Taverna 2.0 state
Note: This page is not about detailed problems with the Taverna 2.0 data storage implementation.
In Taverna 2.0, the workbench (and the enactment engine) registers and retrieves data from a ReferenceService. When data is registered with a ReferenceService, a T2Reference is returned. The T2Reference can be mapped to a (supposed) URI. The actual data storage and retrieval is handled for the ReferenceService by a DAO (data access object?). There are currently two sets of DAOs (in memory and hibernate), with each set having three separate DAOs to handle error documents, lists and ordinary data.
If provenance capture is turned on, then information about a run of a workflow is captured within a provenance database, including information about the data passed to enactments of processors (sort of equivalent to calls of services). The data is not stored within the provenance database; instead it stores the URI representation of the T2Reference. The provenance information for a particular workflow run is organized so that it "knows" which run and which workflow the provenance information is for. It also holds additional information about the type of data that is referenced.
The provenance database is not the same database as that which may be used to store data values.
- The T2Reference (when represented as a URI) is only unique within a particular running Taverna. When a Taverna is restarted, an equivalent T2Reference can be used to refer to different data. Two different running Tavernas may also use equivalent T2References.
- The URIs for the T2Reference do not comply with IANA formatting norms
- If in memory storage is used, then when the current Taverna is closed, the data is also deleted. No warning is given to the user that the data will be lost.
- In the absence of the currently running Taverna, there is no way to easily access data, even if it has been stored via hibernate.
- It is impossible to load a previous run and examine it.
- In order to retrieve data from the ReferenceService it is necessary to know a data type to ask for. (This is hacked for workflow outputs in Taverna 2.0 Workbench. The provenance keeps the information.) This requirement could prevent Taverna-independent browsing of data and/or provenance.

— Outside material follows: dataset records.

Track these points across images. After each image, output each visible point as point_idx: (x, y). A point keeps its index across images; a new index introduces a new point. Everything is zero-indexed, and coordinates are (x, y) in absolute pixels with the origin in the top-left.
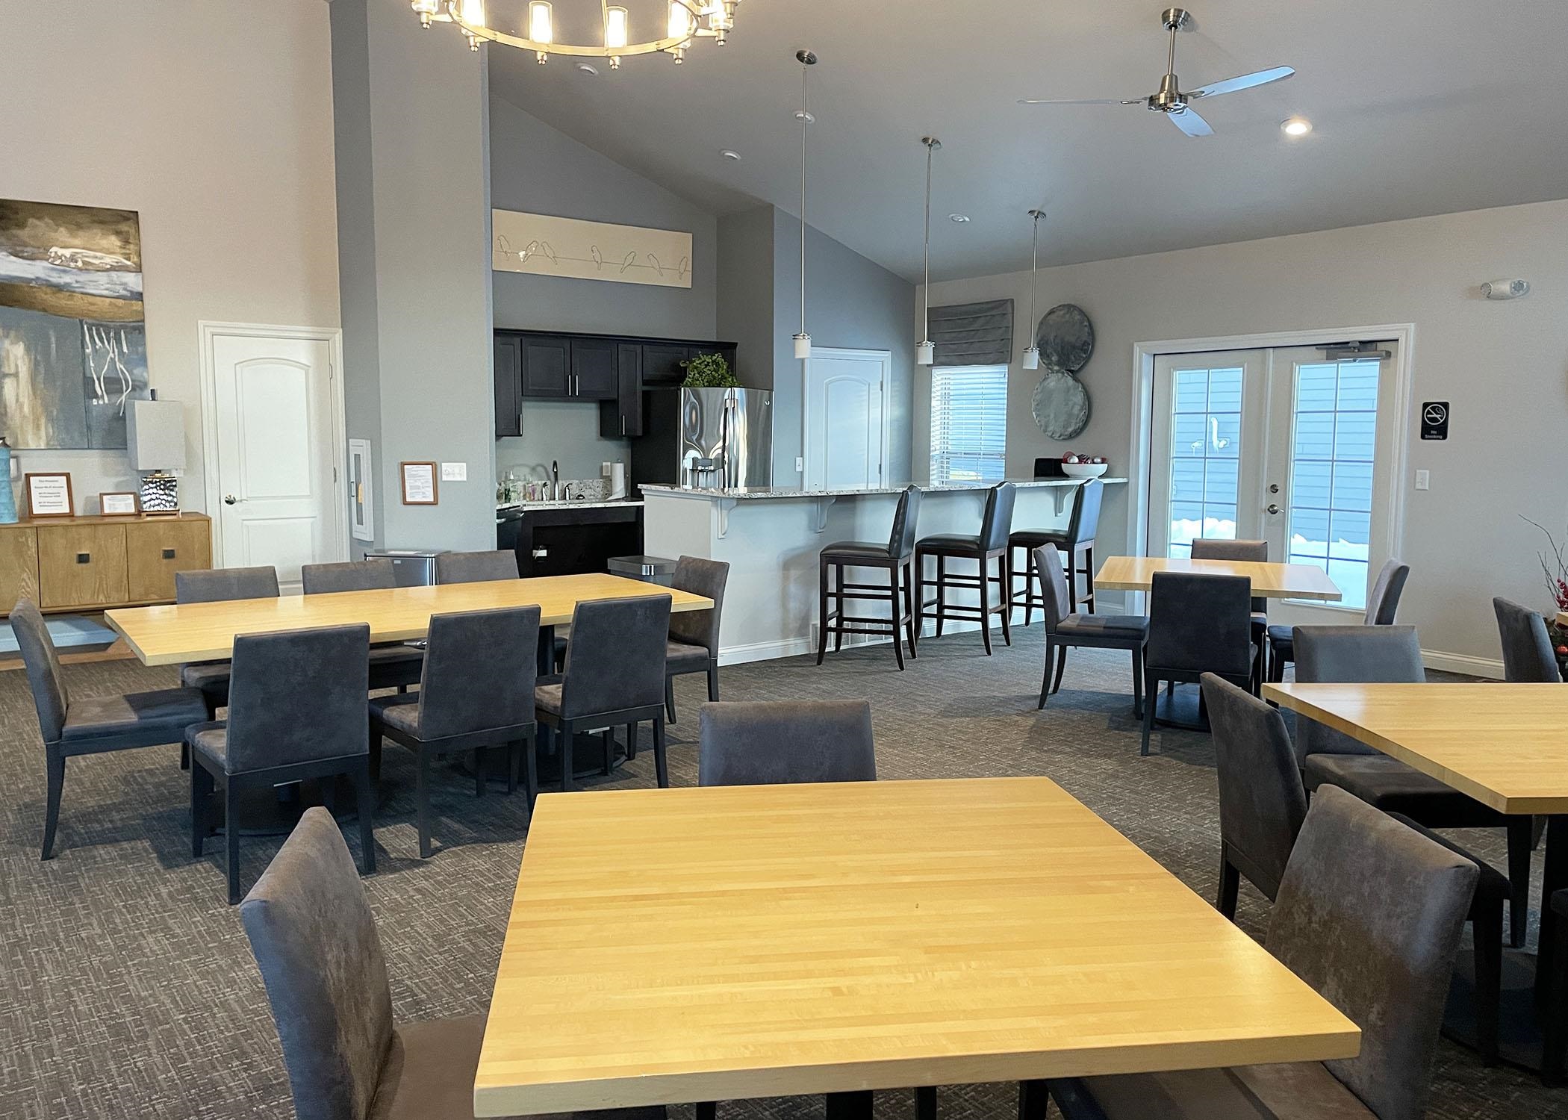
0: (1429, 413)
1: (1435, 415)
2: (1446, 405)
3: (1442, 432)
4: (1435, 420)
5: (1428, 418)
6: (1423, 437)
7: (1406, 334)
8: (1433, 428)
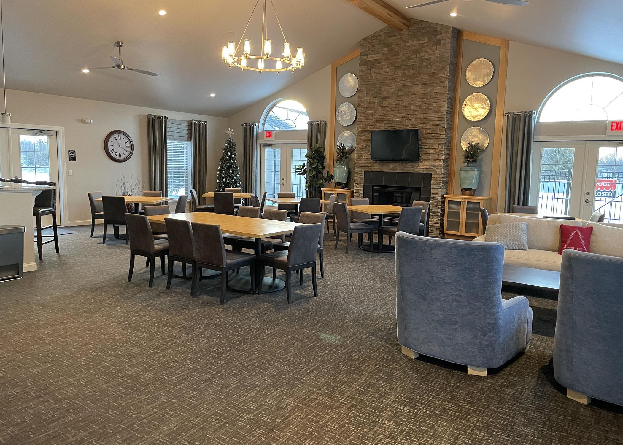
0: (70, 153)
1: (72, 154)
2: (75, 151)
3: (74, 159)
4: (72, 155)
5: (71, 155)
6: (69, 160)
7: (61, 130)
8: (72, 158)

Prerequisites for future work:
- The string representation of a T2Reference (currently a supposed URI) must be unique
- The URIs (if they are kept) for the T2Reference must comply with IANA norms
- Data must not be lost when Taverna is closed (except by explicit user choice). If the data for a run is not saved, then the data for the provenance (if generated) of that run can, and probably should, be deleted. Data saving could be the default or by the user explicitly archiving the data.
- The string representation of a T2Reference (currently a URI) should preferably be of a form so that the workflow and the run can be readily determined. (This does not necessarily imply they are within the representation.)
- The data for a run must be accessible in the absence of a running Taverna.
- the ReferenceService could be available stand-alone outside Taverna
- the data could be kept (or archived) in a way that is not dependent upon ReferenceService (LSID?)
- What about loading/viewing a previous run?
- The preferred/original data type must be determinable. Possibly from the T2Reference.
- It could be stored with the data
- It could be part of the URI
Note that 4-7 are not immediate killers for Taverna 2.1 but need to be sorted out preferably as soon as possible.
- Describe some use cases for provenance and data use, both directly relating to Taverna and also in a wider context - needs non-myGrid/Manchester input
- Guided by (1), decide how T2References should be represented ( e.g. Taverna-specific URI, just string, LSID, HTTP address, something else) - needs non-myGrid/Manchester input
- Decide exact syntax of T2Reference representation - needs non-myGrid/Manchester input
- Alter Taverna (including provenance) code for new T2Reference representation
- Decide way of saving run data
- Implement way of saving run data
1-4 can possibly be done at the same time as 5-6.